He is, at worst, misinformed about a matter of his national policy – in a nation which does not share even that compromised version of transparency enjoyed by Americans. He believes things to be true which his culture insists are to be believed true. And still, this is no reason at all to prevent him from having his story told in cinematic form. Or in any form.
The irony in the senators’ efforts is epic; perhaps they should have read the book. Perhaps the greatest irony of all is that the story in question is about the challenges humanity faces in preparation for destruction by alien forces who have decided that the human race cannot be trusted to evolve into good neighbors in the galactic community… because of our instinct to oppress, to exploit, and how our language, culture, and government reflect that it is in our nature to do so. The Trisolarans bear us no ill will; they are simply committed to cleansing the neighborhood of thieves, liars, and predators, and they are polite enough to let us know how much time we have to prepare for what, in the consensus view of the races populating the Dark Forest, is good safety practice. In this, Liu is a commentator, in the form of nuanced and exciting storytelling, on the very base and even paranoid mindset which has, in a life-imitating art scenario, made a federal case out of this once-in-a-century tale of how an existential threat forces humanity to put aside its demons in favor of the better angels which might one day preserve us.

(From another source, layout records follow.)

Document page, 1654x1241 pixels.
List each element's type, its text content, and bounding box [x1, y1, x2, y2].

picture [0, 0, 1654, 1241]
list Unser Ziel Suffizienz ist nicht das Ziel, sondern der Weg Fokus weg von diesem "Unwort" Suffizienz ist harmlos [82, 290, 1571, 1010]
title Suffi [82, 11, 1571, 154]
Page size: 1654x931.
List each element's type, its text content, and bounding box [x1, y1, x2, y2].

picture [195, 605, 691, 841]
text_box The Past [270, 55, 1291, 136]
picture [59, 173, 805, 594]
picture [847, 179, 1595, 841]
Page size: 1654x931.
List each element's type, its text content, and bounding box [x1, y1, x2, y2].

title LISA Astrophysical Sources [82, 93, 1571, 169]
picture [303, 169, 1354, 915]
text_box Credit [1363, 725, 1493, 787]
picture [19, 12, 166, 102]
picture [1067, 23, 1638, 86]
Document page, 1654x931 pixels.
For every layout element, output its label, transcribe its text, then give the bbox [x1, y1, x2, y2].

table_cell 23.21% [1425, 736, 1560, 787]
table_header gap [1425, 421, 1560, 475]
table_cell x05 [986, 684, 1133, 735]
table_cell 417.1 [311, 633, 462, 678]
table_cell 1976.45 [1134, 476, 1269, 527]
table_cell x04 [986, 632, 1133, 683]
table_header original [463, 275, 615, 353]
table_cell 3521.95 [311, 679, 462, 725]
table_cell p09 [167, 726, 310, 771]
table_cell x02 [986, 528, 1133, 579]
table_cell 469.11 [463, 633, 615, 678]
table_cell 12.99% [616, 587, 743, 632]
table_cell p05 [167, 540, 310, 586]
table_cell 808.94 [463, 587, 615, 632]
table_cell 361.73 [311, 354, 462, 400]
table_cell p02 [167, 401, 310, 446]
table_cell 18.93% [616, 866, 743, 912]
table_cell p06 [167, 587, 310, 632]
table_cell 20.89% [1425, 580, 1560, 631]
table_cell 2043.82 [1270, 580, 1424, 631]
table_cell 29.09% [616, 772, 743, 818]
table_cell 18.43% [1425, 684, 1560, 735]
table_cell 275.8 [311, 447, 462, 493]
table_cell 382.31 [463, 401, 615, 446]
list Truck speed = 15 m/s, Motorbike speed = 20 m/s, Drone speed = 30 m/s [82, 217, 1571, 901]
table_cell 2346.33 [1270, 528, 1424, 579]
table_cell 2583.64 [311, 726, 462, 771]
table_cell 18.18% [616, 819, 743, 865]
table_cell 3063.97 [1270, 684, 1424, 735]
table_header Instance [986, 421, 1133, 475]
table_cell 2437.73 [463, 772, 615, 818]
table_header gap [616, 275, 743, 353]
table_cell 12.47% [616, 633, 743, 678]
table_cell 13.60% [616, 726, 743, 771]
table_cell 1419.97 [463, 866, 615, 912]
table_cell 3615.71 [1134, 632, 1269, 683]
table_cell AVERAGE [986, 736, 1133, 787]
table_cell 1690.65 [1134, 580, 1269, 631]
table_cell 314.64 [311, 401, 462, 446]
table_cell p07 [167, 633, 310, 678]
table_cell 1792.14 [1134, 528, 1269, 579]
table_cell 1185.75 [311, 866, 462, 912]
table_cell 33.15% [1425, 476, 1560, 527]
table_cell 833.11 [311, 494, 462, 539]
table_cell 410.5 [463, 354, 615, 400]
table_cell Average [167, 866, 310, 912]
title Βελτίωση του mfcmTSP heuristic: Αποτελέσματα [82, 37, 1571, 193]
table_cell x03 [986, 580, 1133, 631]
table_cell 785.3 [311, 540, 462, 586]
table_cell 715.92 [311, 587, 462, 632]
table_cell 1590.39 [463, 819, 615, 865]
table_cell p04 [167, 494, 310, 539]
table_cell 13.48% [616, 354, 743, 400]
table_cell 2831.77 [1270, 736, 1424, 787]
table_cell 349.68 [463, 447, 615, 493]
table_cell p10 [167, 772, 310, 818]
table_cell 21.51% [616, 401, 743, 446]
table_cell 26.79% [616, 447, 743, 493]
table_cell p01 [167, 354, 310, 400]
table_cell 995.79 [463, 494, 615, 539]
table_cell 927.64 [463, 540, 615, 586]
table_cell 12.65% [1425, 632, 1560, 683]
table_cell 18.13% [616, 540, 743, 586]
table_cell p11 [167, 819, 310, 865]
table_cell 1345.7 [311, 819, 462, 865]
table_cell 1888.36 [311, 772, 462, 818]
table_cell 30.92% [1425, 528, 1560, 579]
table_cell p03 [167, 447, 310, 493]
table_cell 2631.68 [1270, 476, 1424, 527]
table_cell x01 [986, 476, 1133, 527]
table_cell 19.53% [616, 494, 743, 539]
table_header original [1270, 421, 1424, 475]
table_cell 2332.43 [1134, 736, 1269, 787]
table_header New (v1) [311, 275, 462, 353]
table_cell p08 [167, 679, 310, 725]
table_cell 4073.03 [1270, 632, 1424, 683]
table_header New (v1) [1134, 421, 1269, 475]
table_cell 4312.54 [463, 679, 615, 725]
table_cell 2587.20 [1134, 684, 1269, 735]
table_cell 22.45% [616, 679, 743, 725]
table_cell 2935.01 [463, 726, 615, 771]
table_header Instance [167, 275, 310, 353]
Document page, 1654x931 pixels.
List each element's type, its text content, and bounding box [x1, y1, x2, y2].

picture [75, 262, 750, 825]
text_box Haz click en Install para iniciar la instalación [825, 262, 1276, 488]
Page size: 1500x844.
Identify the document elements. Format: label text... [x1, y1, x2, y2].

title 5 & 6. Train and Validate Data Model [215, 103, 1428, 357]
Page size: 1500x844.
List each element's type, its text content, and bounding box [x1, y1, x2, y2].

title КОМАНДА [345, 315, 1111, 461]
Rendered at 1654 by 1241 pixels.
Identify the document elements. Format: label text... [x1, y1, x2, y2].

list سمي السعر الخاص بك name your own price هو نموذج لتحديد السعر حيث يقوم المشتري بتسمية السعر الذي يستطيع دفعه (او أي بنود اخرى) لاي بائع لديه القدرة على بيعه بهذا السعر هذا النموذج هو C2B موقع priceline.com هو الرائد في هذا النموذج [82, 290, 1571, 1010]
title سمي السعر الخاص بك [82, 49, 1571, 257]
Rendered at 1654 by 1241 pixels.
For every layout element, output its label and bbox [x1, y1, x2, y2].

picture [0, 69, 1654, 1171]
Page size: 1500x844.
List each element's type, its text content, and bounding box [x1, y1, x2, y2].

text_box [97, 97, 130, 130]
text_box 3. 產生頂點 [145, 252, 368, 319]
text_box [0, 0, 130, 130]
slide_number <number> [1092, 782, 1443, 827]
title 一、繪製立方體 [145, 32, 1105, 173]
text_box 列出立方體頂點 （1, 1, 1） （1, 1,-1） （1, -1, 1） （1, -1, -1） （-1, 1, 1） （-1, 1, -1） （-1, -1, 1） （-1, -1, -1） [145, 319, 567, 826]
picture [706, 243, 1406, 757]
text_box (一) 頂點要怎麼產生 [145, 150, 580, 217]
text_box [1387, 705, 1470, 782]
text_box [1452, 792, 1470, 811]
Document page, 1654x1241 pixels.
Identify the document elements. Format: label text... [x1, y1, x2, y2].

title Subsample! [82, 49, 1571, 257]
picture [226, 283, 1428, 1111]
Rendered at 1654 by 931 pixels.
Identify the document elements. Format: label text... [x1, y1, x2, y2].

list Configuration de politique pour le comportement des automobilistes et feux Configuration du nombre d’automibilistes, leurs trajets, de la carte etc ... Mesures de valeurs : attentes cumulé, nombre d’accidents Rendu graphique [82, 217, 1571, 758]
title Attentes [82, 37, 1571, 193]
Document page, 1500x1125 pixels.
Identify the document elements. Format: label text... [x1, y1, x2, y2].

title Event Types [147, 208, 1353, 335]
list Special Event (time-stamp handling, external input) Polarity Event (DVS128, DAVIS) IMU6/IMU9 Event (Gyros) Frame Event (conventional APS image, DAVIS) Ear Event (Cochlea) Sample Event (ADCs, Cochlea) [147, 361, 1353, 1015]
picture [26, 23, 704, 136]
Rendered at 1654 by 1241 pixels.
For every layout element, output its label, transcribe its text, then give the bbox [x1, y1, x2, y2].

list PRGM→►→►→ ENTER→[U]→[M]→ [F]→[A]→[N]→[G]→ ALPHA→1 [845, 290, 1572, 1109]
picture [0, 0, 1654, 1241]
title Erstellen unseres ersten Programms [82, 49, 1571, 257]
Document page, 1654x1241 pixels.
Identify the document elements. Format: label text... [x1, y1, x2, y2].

What will your net gain be once you’ve succeeded in censoring the cinematic interpretation of an opus which has people thinking and speaking in new ways, around the world? Will you feel you’ve sufficiently punished this author, this decent man, who is a product of the same censorious culture which has imprisoned the Uighurs and presented it to the people as though it were an act of kindness? A man who would be punished himself were it not for his prominence on the world stage as a visionary artist. Is it Liu’s crime to be misinformed in a culture of misinformation?
When you get around to reading the books, Senators, see if you see, as most of us do, that your objections, and your choice to resort to “cancelling” a man who has harmed no one, but who is (shocking!) gullible about his government’s treatment of ethnic minorities are both illogical and painfully ironic, not to mention un-American. And, most of all, that they stand to deprive us, good American citizens all, of the right to view a rich interpretation of an epic story about human nature in the face of the consequences of its worst impulses, and its persistent self-righteousness. Back off, folks. You don’t get the story, you’ve misrepresented the problem, and you have no business policing what stories can be told, what stories we can watch, and who gets to decide.
Cixin Liu is an international treasure. I’m sure he would be open to checking out what is really happening to the Uighurs in China. But regardless, please try to reign in your own censorious power-impulses. You’re not only wrong and misinformed – you’re behaving in an un-American manner, and do not speak for most of us.